Transcribed page text:
....

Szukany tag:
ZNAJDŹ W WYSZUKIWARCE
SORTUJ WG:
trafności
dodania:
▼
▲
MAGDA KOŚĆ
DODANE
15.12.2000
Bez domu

....

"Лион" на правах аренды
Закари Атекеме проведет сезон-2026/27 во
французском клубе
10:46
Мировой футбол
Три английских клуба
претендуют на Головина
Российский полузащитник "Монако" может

....

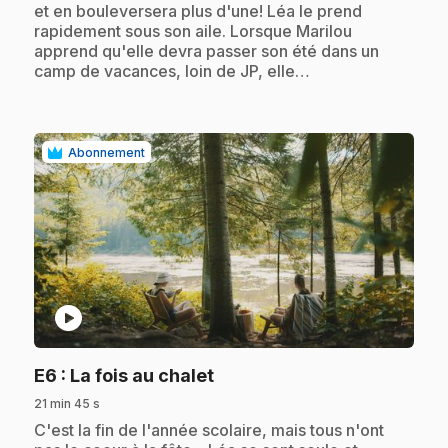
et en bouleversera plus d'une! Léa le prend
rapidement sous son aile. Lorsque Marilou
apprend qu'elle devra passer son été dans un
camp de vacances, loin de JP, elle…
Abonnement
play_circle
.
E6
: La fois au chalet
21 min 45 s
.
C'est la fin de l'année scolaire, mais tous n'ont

....

Could you copy out, unchanged, the lines in the entries above, starting at the line that contains "et en bouleversera plus d'une! Léa le prend" and stopping after the line that contains "C'est la fin"?

et en bouleversera plus d'une! Léa le prend
rapidement sous son aile. Lorsque Marilou
apprend qu'elle devra passer son été dans un
camp de vacances, loin de JP, elle…
Abonnement
play_circle
.
E6
: La fois au chalet
21 min 45 s
.
C'est la fin de l'année scolaire, mais tous n'ont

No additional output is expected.